__Problem to solve__.
In your copy, reproduce the entries exactly as they are, minus the images.

(Transcribed page contents)

::::::::

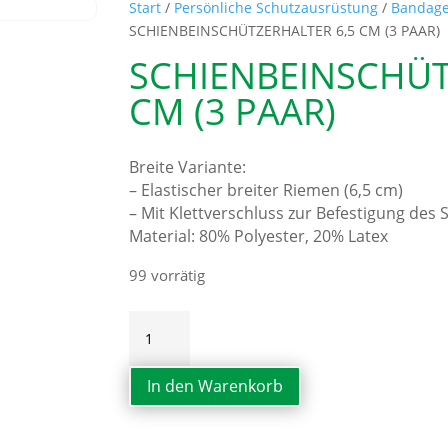
Start
/
Persönliche Schutzausrüstung
/
Bandag
SCHIENBEINSCHÜTZERHALTER 6,5 CM (3 PAAR)
SCHIENBEINSCHÜT
CM (3 PAAR)
Breite Variante:
– Elastischer breiter Riemen (6,5 cm)
– Mit Klettverschluss zur Befestigung des
Material: 80% Polyester, 20% Latex
99 vorrätig
SCHIENBEINSCHÜTZERHALTER
6,5
CM
In den Warenkorb
(3
PAAR)
Menge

::::::::

__Result__.
Start
/
Persönliche Schutzausrüstung
/
Bandag
SCHIENBEINSCHÜTZERHALTER 6,5 CM (3 PAAR)
SCHIENBEINSCHÜT
CM (3 PAAR)
Breite Variante:
– Elastischer breiter Riemen (6,5 cm)
– Mit Klettverschluss zur Befestigung des
Material: 80% Polyester, 20% Latex
99 vorrätig
SCHIENBEINSCHÜTZERHALTER
6,5
CM
In den Warenkorb
(3
PAAR)
Menge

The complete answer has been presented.